Task item:
Below are records to transcribe exactly, without their pictures.

Record extracts:
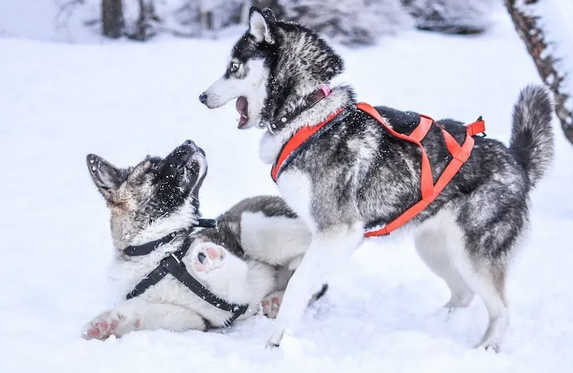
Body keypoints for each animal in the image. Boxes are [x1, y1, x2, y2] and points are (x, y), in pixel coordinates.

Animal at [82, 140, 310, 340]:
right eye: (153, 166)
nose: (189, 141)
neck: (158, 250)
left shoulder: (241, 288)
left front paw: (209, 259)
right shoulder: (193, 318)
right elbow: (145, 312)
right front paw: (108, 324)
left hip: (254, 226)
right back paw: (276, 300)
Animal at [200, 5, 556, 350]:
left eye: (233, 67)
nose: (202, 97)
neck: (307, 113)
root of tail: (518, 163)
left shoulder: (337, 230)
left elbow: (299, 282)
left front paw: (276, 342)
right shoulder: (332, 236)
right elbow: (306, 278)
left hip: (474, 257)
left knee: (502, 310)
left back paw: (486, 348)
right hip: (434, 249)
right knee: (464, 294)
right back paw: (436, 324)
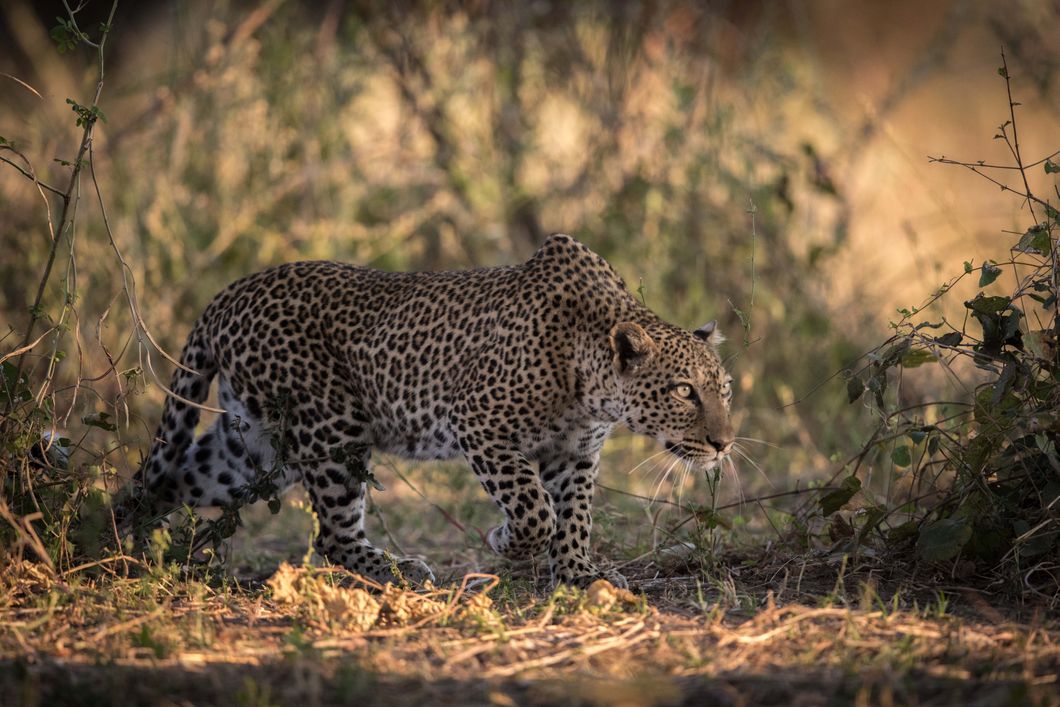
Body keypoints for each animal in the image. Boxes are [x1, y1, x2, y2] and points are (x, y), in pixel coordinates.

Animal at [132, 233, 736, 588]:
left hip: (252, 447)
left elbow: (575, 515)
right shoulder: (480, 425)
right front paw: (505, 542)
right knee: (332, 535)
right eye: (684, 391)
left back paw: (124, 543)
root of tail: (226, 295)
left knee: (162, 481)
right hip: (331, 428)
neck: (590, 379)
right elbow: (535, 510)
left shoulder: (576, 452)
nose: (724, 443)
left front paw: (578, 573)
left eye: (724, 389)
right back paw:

Solution to this problem:
Body keypoints for each animal in the image. Boxes are [x1, y1, x2, y2] and points are (x, y), in pixel coordinates.

Animal at [82, 140, 310, 340]:
right eye: (153, 166)
nose: (189, 141)
neck: (158, 250)
left shoulder: (241, 288)
left front paw: (209, 259)
right shoulder: (193, 318)
right elbow: (145, 312)
right front paw: (108, 324)
left hip: (254, 226)
right back paw: (276, 300)
Animal at [200, 5, 556, 350]:
left eye: (233, 67)
nose: (202, 97)
neck: (307, 113)
root of tail: (518, 163)
left shoulder: (337, 230)
left elbow: (299, 282)
left front paw: (276, 342)
right shoulder: (332, 236)
right elbow: (306, 278)
left hip: (474, 257)
left knee: (502, 310)
left back paw: (486, 348)
right hip: (434, 249)
right knee: (464, 294)
right back paw: (436, 324)
Body keypoints for each animal in the image. Boxes are [x1, y1, x2, y2] and points are (x, y), in pixel coordinates.

Animal at [132, 233, 736, 588]:
left hip: (252, 447)
left elbow: (575, 515)
right shoulder: (480, 425)
right front paw: (505, 542)
right knee: (332, 535)
right eye: (684, 391)
left back paw: (124, 543)
root of tail: (226, 295)
left knee: (162, 481)
right hip: (331, 428)
neck: (590, 379)
right elbow: (535, 510)
left shoulder: (576, 452)
nose: (724, 443)
left front paw: (578, 573)
left eye: (724, 389)
right back paw:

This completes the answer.